Dimensions bibliques
Dès le 12 novembre 1880, Wagner offre le Prélude de Parsifal en avant-première au Théâtre de la cour à Munich pour Louis II de Bavière, son mécène qui construisit pour lui le Palais des Festivals de Bayreuth (Festspielhaus). L'opéra intégral est ensuite créé le 26 juillet 1882 lors de la deuxième édition du Festival de Bayreuth. Wagner suit de près le travail de tous les interprètes, une habitude pour ce compositeur attaché à ce que le résultat soit à la hauteur de ses partitions très exigeantes, d'une dimension inédite à l'époque. La fosse est dirigée par le chef d'orchestre allemand Hermann Levi (même si Wagner s'était compromis par des textes antisémites, il fut contraint d'accepter ce chef d'orchestre, qui travaillait à l'Opéra de Munich, auquel Wagner avait cédé des droits). Wagner prend même la baguette pour la seizième représentation (la dernière de cette première série en juillet-août 1882 à Bayreuth) afin de mener l'impressionnant effectif de 107 musiciens, 135 choristes et 23 solistes (Levi reprend la baguette pour la scène finale) pour cet opus durant environ 5 heures avec les entractes. Wagner représente ainsi le paroxysme du romantisme, notamment en faisant croître l'orchestre jusqu'à des effectifs inédits (c'est notamment pour pouvoir héberger tous ces instruments que Wagner fait construire Bayreuth et son imposante fosse, cachée du public pour davantage d'immersion). La richesse de l'harmonie et l'amplitude sonore s'en ressentent.

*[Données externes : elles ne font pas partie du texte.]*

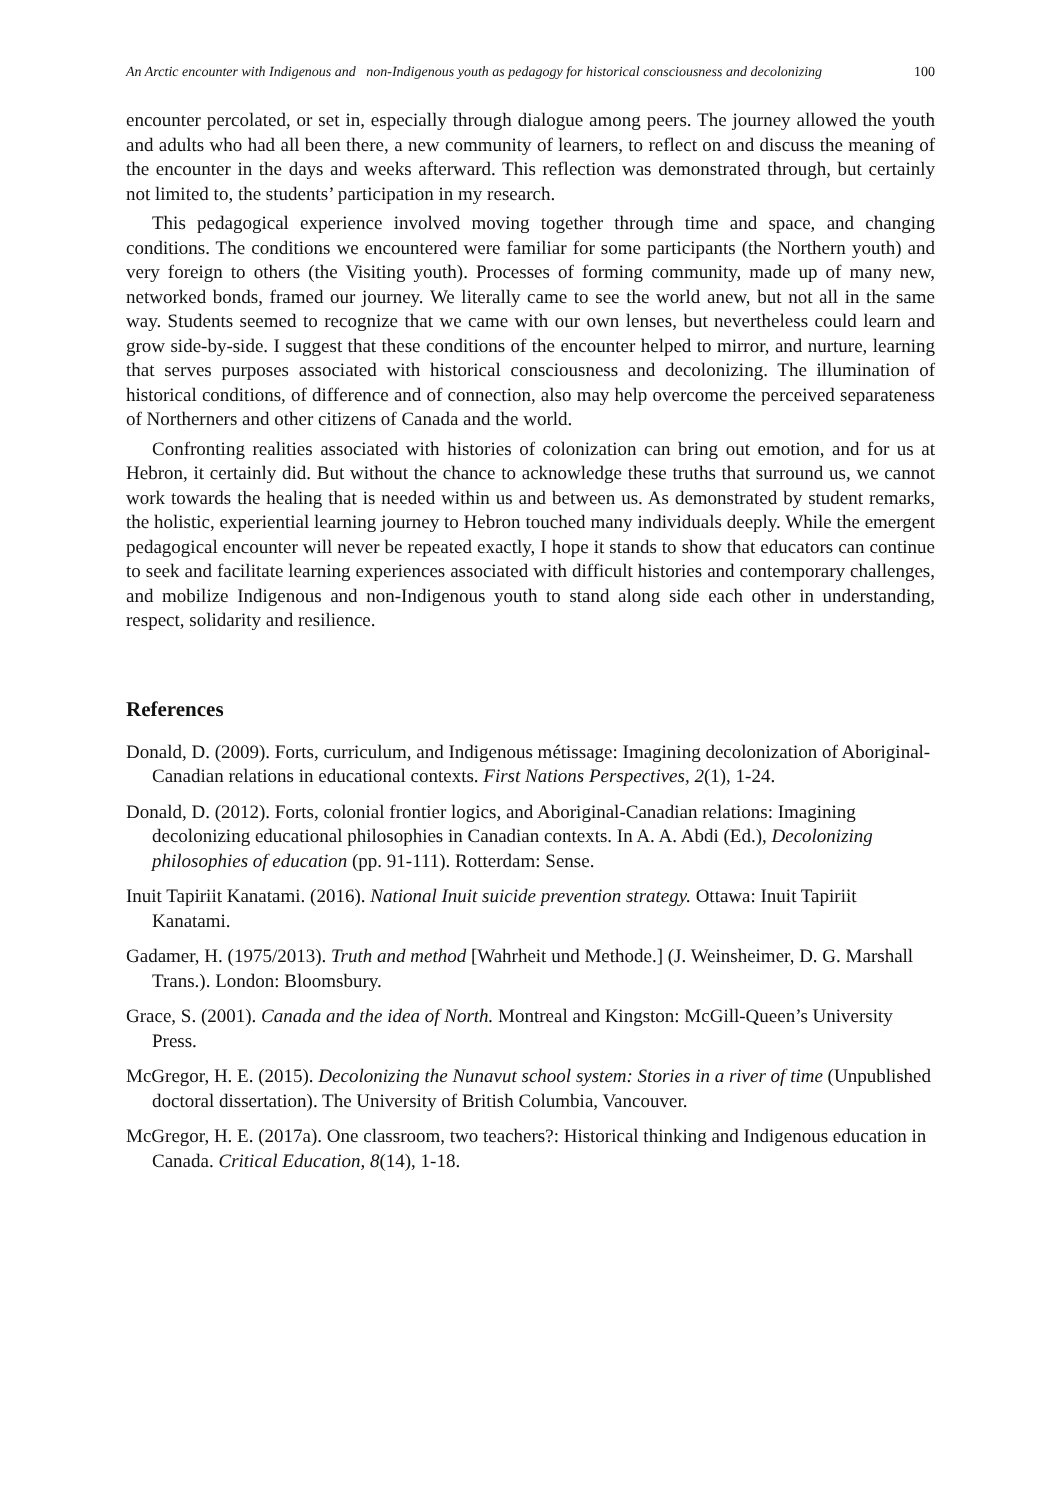An Arctic encounter with Indigenous and non-Indigenous youth as pedagogy for historical consciousness and decolonizing 100
encounter percolated, or set in, especially through dialogue among peers. The journey allowed the youth and adults who had all been there, a new community of learners, to reflect on and discuss the meaning of the encounter in the days and weeks afterward. This reflection was demonstrated through, but certainly not limited to, the students’ participation in my research.
This pedagogical experience involved moving together through time and space, and changing conditions. The conditions we encountered were familiar for some participants (the Northern youth) and very foreign to others (the Visiting youth). Processes of forming community, made up of many new, networked bonds, framed our journey. We literally came to see the world anew, but not all in the same way. Students seemed to recognize that we came with our own lenses, but nevertheless could learn and grow side-by-side. I suggest that these conditions of the encounter helped to mirror, and nurture, learning that serves purposes associated with historical consciousness and decolonizing. The illumination of historical conditions, of difference and of connection, also may help overcome the perceived separateness of Northerners and other citizens of Canada and the world.
Confronting realities associated with histories of colonization can bring out emotion, and for us at Hebron, it certainly did. But without the chance to acknowledge these truths that surround us, we cannot work towards the healing that is needed within us and between us. As demonstrated by student remarks, the holistic, experiential learning journey to Hebron touched many individuals deeply. While the emergent pedagogical encounter will never be repeated exactly, I hope it stands to show that educators can continue to seek and facilitate learning experiences associated with difficult histories and contemporary challenges, and mobilize Indigenous and non-Indigenous youth to stand along side each other in understanding, respect, solidarity and resilience.
References
Donald, D. (2009). Forts, curriculum, and Indigenous métissage: Imagining decolonization of Aboriginal-Canadian relations in educational contexts. First Nations Perspectives, 2(1), 1-24.
Donald, D. (2012). Forts, colonial frontier logics, and Aboriginal-Canadian relations: Imagining decolonizing educational philosophies in Canadian contexts. In A. A. Abdi (Ed.), Decolonizing philosophies of education (pp. 91-111). Rotterdam: Sense.
Inuit Tapiriit Kanatami. (2016). National Inuit suicide prevention strategy. Ottawa: Inuit Tapiriit Kanatami.
Gadamer, H. (1975/2013). Truth and method [Wahrheit und Methode.] (J. Weinsheimer, D. G. Marshall Trans.). London: Bloomsbury.
Grace, S. (2001). Canada and the idea of North. Montreal and Kingston: McGill-Queen’s University Press.
McGregor, H. E. (2015). Decolonizing the Nunavut school system: Stories in a river of time (Unpublished doctoral dissertation). The University of British Columbia, Vancouver.
McGregor, H. E. (2017a). One classroom, two teachers?: Historical thinking and Indigenous education in Canada. Critical Education, 8(14), 1-18.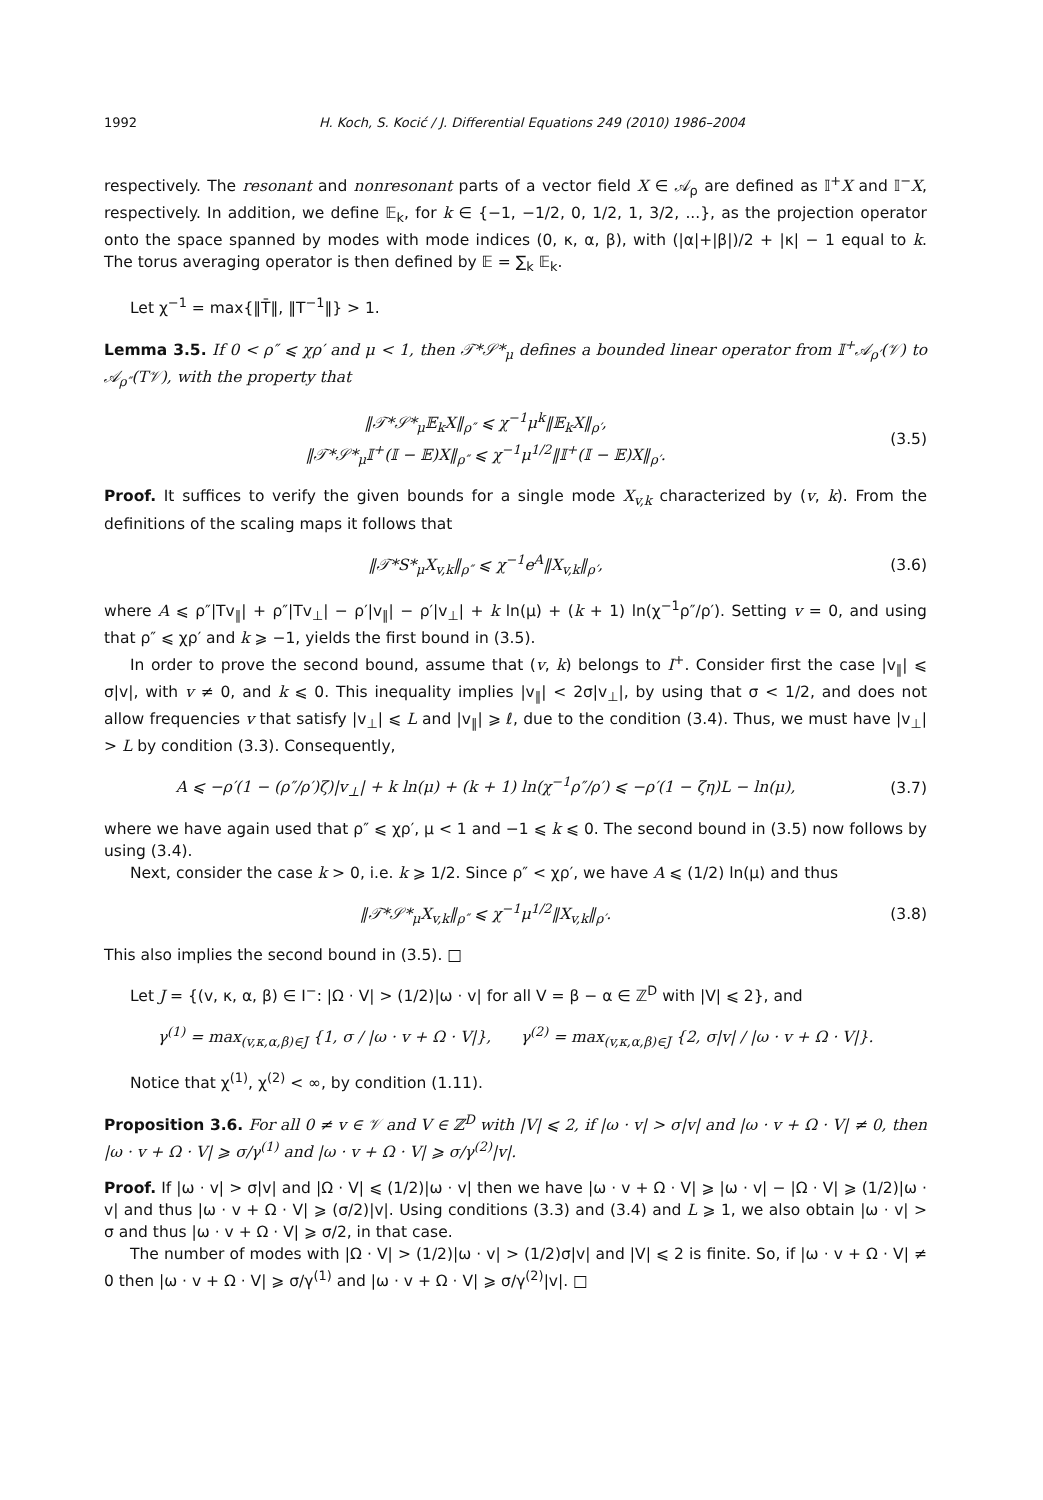1992 H. Koch, S. Kocić / J. Differential Equations 249 (2010) 1986–2004
respectively. The resonant and nonresonant parts of a vector field X ∈ 𝒜<sub>ρ</sub> are defined as 𝕀<sup>+</sup>X and 𝕀<sup>−</sup>X, respectively. In addition, we define 𝔼<sub>k</sub>, for k ∈ {−1, −1/2, 0, 1/2, 1, 3/2, ...}, as the projection operator onto the space spanned by modes with mode indices (0, κ, α, β), with (|α|+|β|)/2 + |κ| − 1 equal to k. The torus averaging operator is then defined by 𝔼 = ∑<sub>k</sub> 𝔼<sub>k</sub>.
Let χ<sup>−1</sup> = max{‖T̄‖, ‖T<sup>−1</sup>‖} > 1.
Lemma 3.5. If 0 < ρ″ ⩽ χρ′ and μ < 1, then 𝒯*𝒮*<sub>μ</sub> defines a bounded linear operator from 𝕀<sup>+</sup>𝒜<sub>ρ′</sub>(𝒱) to 𝒜<sub>ρ″</sub>(T𝒱), with the property that
‖𝒯*𝒮*<sub>μ</sub>𝔼<sub>k</sub>X‖<sub>ρ″</sub> ⩽ χ<sup>−1</sup>μ<sup>k</sup>‖𝔼<sub>k</sub>X‖<sub>ρ′</sub>,
‖𝒯*𝒮*<sub>μ</sub>𝕀<sup>+</sup>(𝕀 − 𝔼)X‖<sub>ρ″</sub> ⩽ χ<sup>−1</sup>μ<sup>1/2</sup>‖𝕀<sup>+</sup>(𝕀 − 𝔼)X‖<sub>ρ′</sub>. (3.5)
Proof. It suffices to verify the given bounds for a single mode X<sub>v,k</sub> characterized by (v, k). From the definitions of the scaling maps it follows that
‖𝒯*S*<sub>μ</sub>X<sub>v,k</sub>‖<sub>ρ″</sub> ⩽ χ<sup>−1</sup>e<sup>A</sup>‖X<sub>v,k</sub>‖<sub>ρ′</sub>, (3.6)
where A ⩽ ρ″|Tv<sub>∥</sub>| + ρ″|Tv<sub>⊥</sub>| − ρ′|v<sub>∥</sub>| − ρ′|v<sub>⊥</sub>| + k ln(μ) + (k + 1) ln(χ<sup>−1</sup>ρ″/ρ′). Setting v = 0, and using that ρ″ ⩽ χρ′ and k ⩾ −1, yields the first bound in (3.5).
In order to prove the second bound, assume that (v, k) belongs to I<sup>+</sup>. Consider first the case |v<sub>∥</sub>| ⩽ σ|v|, with v ≠ 0, and k ⩽ 0. This inequality implies |v<sub>∥</sub>| < 2σ|v<sub>⊥</sub>|, by using that σ < 1/2, and does not allow frequencies v that satisfy |v<sub>⊥</sub>| ⩽ L and |v<sub>∥</sub>| ⩾ ℓ, due to the condition (3.4). Thus, we must have |v<sub>⊥</sub>| > L by condition (3.3). Consequently,
A ⩽ −ρ′(1 − (ρ″/ρ′)ζ)|v<sub>⊥</sub>| + k ln(μ) + (k + 1) ln(χ<sup>−1</sup>ρ″/ρ′) ⩽ −ρ′(1 − ζη)L − ln(μ), (3.7)
where we have again used that ρ″ ⩽ χρ′, μ < 1 and −1 ⩽ k ⩽ 0. The second bound in (3.5) now follows by using (3.4).
Next, consider the case k > 0, i.e. k ⩾ 1/2. Since ρ″ < χρ′, we have A ⩽ (1/2) ln(μ) and thus
‖𝒯*𝒮*<sub>μ</sub>X<sub>v,k</sub>‖<sub>ρ″</sub> ⩽ χ<sup>−1</sup>μ<sup>1/2</sup>‖X<sub>v,k</sub>‖<sub>ρ′</sub>. (3.8)
This also implies the second bound in (3.5). □
Let J = {(v, κ, α, β) ∈ I<sup>−</sup>: |Ω · V| > (1/2)|ω · v| for all V = β − α ∈ ℤ<sup>D</sup> with |V| ⩽ 2}, and
γ<sup>(1)</sup> = max<sub>(v,κ,α,β)∈J</sub> {1, σ / |ω · v + Ω · V|}, γ<sup>(2)</sup> = max<sub>(v,κ,α,β)∈J</sub> {2, σ|v| / |ω · v + Ω · V|}.
Notice that χ<sup>(1)</sup>, χ<sup>(2)</sup> < ∞, by condition (1.11).
Proposition 3.6. For all 0 ≠ v ∈ 𝒱 and V ∈ ℤ<sup>D</sup> with |V| ⩽ 2, if |ω · v| > σ|v| and |ω · v + Ω · V| ≠ 0, then |ω · v + Ω · V| ⩾ σ/γ<sup>(1)</sup> and |ω · v + Ω · V| ⩾ σ/γ<sup>(2)</sup>|v|.
Proof. If |ω · v| > σ|v| and |Ω · V| ⩽ (1/2)|ω · v| then we have |ω · v + Ω · V| ⩾ |ω · v| − |Ω · V| ⩾ (1/2)|ω · v| and thus |ω · v + Ω · V| ⩾ (σ/2)|v|. Using conditions (3.3) and (3.4) and L ⩾ 1, we also obtain |ω · v| > σ and thus |ω · v + Ω · V| ⩾ σ/2, in that case.
The number of modes with |Ω · V| > (1/2)|ω · v| > (1/2)σ|v| and |V| ⩽ 2 is finite. So, if |ω · v + Ω · V| ≠ 0 then |ω · v + Ω · V| ⩾ σ/γ<sup>(1)</sup> and |ω · v + Ω · V| ⩾ σ/γ<sup>(2)</sup>|v|. □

La mise en scène est confiée à Max Brückner et Paul von Joukowsky, qui prennent conseil auprès de Wagner lui-même. La salle du Graal s'inspire ainsi de la Cathédrale de Sienne (que Wagner avait visitée en 1880), le jardin magique de Klingsor prend pour modèle celui du Palazzo Rufolo à Ravello. Le rapport entre la musique et la mise en scène est très construit, minuté. Ainsi, lors de la première représentation, un retard dans le mouvement du plateau entre les deux premières scènes entraîna un décalage avec la musique, l'interlude orchestral de Wagner étant déjà terminé.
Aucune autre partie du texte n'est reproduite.